6• Le mot à éviter ? «Écureuil! Ça sort souvent comme “écourouille”.»

Le débat bilingue sera un « test », selon ses rivaux

Le débat bilingue de lundi à Montréal sera un «test» pour Kevin O’Leary qui promet d’apprendre le français, estiment deux de ses principaux adversaires dans la course à la direction du Parti conservateur.

Maxime Bernier. Candidat à la chefferie
Photo Agence QMI, Simon Clark
Maxime Bernier. Candidat à la chefferie

«Je m’attends à ce qu’il ait un niveau suffisant pour être capable de s’exprimer et d’exprimer ses politiques en français», affirme le député conservateur de Beauce, Maxime Bernier.

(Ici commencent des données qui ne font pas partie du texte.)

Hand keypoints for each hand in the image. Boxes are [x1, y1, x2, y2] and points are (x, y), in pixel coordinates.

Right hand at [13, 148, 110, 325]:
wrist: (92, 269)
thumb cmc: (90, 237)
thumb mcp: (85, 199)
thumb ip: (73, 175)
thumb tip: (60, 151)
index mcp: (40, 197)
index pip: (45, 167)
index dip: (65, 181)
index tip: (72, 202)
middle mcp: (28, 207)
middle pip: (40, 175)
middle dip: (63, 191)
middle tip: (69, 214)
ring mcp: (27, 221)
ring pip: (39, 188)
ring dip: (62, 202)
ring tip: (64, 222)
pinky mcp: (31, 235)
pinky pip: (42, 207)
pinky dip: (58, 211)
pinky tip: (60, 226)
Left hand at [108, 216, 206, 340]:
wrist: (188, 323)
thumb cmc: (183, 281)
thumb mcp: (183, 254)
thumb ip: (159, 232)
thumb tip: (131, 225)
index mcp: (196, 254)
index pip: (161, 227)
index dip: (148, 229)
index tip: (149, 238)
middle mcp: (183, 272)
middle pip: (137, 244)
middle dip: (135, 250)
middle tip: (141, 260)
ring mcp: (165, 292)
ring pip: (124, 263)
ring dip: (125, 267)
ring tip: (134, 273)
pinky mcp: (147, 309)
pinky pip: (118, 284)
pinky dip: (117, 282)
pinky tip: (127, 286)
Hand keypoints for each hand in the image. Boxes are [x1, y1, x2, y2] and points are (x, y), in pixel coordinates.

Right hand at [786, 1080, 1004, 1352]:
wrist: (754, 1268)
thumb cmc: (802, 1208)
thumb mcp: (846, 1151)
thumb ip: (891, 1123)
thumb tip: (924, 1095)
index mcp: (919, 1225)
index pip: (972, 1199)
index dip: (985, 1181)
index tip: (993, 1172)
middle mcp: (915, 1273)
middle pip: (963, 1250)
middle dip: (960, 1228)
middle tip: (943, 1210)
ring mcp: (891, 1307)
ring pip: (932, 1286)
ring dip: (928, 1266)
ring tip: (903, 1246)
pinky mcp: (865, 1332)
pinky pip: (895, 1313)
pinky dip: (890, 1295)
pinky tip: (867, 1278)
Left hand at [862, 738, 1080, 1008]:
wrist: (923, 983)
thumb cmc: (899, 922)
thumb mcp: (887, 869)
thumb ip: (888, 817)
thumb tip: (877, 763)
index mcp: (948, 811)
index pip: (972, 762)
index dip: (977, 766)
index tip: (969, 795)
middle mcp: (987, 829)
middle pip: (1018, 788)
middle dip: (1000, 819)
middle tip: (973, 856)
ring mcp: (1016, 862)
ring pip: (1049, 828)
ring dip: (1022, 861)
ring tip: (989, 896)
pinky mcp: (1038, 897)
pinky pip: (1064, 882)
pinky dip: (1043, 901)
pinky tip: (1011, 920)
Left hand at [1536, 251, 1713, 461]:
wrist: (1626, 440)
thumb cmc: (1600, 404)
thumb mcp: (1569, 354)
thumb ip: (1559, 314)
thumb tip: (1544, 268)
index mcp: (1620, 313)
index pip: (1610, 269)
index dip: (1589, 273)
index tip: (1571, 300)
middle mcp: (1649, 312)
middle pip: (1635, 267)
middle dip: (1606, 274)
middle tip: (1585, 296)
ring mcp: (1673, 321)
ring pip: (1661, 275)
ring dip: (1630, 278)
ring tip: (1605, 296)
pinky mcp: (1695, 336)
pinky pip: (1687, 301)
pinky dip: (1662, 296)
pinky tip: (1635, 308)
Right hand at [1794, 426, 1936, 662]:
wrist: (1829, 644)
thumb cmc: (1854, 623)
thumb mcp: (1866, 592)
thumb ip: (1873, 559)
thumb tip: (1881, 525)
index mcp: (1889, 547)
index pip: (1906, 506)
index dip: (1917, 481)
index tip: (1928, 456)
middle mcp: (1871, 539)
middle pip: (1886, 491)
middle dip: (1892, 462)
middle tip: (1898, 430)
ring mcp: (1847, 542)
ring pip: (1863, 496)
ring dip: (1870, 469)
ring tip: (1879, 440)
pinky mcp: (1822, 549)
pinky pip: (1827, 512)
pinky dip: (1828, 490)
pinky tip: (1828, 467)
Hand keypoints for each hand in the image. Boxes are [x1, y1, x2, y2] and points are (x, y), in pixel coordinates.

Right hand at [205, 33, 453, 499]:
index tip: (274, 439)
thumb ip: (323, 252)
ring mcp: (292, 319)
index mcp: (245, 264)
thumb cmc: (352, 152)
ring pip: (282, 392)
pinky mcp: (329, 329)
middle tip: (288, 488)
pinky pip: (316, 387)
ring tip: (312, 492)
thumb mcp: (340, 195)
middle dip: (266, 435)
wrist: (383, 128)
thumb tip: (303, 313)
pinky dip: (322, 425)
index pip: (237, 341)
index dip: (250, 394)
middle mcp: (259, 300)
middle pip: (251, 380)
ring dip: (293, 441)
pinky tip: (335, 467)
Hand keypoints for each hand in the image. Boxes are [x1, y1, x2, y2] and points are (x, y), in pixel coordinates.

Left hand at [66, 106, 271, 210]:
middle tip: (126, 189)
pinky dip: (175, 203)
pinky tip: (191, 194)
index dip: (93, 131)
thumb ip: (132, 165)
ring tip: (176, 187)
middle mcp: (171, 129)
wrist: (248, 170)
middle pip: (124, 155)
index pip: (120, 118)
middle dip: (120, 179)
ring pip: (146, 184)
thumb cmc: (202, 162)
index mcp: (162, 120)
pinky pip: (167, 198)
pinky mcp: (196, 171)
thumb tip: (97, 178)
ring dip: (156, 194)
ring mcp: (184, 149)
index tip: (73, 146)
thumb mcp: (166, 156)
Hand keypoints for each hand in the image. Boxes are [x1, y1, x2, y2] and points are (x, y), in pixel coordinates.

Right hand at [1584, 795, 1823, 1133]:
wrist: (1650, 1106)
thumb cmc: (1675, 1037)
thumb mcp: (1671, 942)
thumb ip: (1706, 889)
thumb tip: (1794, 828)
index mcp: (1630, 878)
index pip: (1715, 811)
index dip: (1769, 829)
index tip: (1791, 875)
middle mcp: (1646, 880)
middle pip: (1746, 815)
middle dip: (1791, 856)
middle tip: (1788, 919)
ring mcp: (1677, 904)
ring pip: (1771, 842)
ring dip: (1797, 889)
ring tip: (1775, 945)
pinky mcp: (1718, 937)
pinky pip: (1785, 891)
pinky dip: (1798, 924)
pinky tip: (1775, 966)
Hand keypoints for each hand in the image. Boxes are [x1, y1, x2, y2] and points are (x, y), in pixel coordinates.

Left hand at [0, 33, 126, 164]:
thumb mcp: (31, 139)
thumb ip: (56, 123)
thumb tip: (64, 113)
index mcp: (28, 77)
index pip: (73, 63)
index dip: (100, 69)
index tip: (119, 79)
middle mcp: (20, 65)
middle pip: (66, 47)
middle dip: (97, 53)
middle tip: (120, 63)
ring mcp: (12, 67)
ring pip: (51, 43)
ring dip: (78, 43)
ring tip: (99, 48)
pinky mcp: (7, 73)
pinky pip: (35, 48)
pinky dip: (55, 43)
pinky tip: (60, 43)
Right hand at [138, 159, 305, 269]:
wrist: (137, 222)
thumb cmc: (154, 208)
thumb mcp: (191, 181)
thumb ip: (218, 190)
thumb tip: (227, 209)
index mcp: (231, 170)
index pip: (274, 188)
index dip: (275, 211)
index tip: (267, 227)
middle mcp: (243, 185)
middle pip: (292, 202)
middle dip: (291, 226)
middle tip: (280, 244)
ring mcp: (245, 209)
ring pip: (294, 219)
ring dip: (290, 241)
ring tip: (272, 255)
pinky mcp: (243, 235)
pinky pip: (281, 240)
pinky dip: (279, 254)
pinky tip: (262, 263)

«Si on veut gouverner et reprendre le pouvoir dans deux ans et demi, il faut avoir des bonnes politiques conservatrices, des bonnes politiques basées sur moins d’État et plus de liberté, mais aussi être capable de les exprimer en anglais et en français», a-t-il poursuivi.

M. Bernier salue la volte-face de M. O’Leary qui, après avoir d’abord minimisé l’importance de parler français en tant que futur chef d’un parti à Ottawa, tente maintenant de parler les deux langues officielles du pays.

«Il a changé d’avis et c’est sain, alors j’ai hâte de voir la qualité de son français. Il est conscient qu’il faut être capable de parler aux Québécois dans leur langue», a soutenu M. Bernier.

insulte

Andrew Scheer. Candidat à la chefferie
Photo DIDIER DEBUSSCHERE
Andrew Scheer. Candidat à la chefferie

Le député conservateur de la Saskatchewan, Andrew Scheer, estime pour sa part que M. O’Leary a insulté les francophones en se lançant dans la course au lendemain du débat en français à Québec le mois dernier.

«Il a évité ce débat, alors je pense que c’était une grande insulte à nos membres et électeurs francophones de partout à travers le pays. Si M. O’Leary est capable lundi (de participer) à un débat bilingue, pourquoi pas dans le débat francophone à Québec», a soutenu le candidat anglophone en français.

Qui est-il ?

♦ Né à Montréal en 1954, où il a vécu jusqu’à l’âge d’environ sept ans.

♦ Unilingue anglais, mais tente d’apprendre le français.

♦ Détenteur d’un baccalauréat en science environnementale et en psychologie de l’Université de Waterloo et d’un MBA à l’École des affaires Ivey de la Western University.

♦ Avec un investissement de 10 000 $ de sa mère, O’Leary a lancé la compagnie SoftKey à partir de son sous-sol. SoftKey distribuait des programmes CD-ROM pour Mac et Windows dans les années 1980 et 1990. Il a ainsi fait sa fortune.

♦ Officiellement dans la course à la direction du Parti conservateur au lendemain du débat en français de janvier.

♦ Il a d’abord déclaré qu’il n’avait pas besoin d’apprendre le français, car les Québécois parlent la même langue que lui: «The language of jobs!»

♦ Juge en 2015 de Miss America

♦ Connu comme investisseur en capital de risque à l’émission populaire Dragon’s Den, diffusée sur CBC et dans la version américaine Shark Tank.

♦ Il a semé la controverse en diffusant sur les médias sociaux une vidéo dans laquelle il s’exerce à tirer de la mitraillette, alors qu’avaient lieu au même moment à Montréal les funérailles de victimes de l’attentat de la mosquée de Québec.

♦ Marié à Linda et père de deux enfants, Savannah (23 ans) et Trevor (21 ans).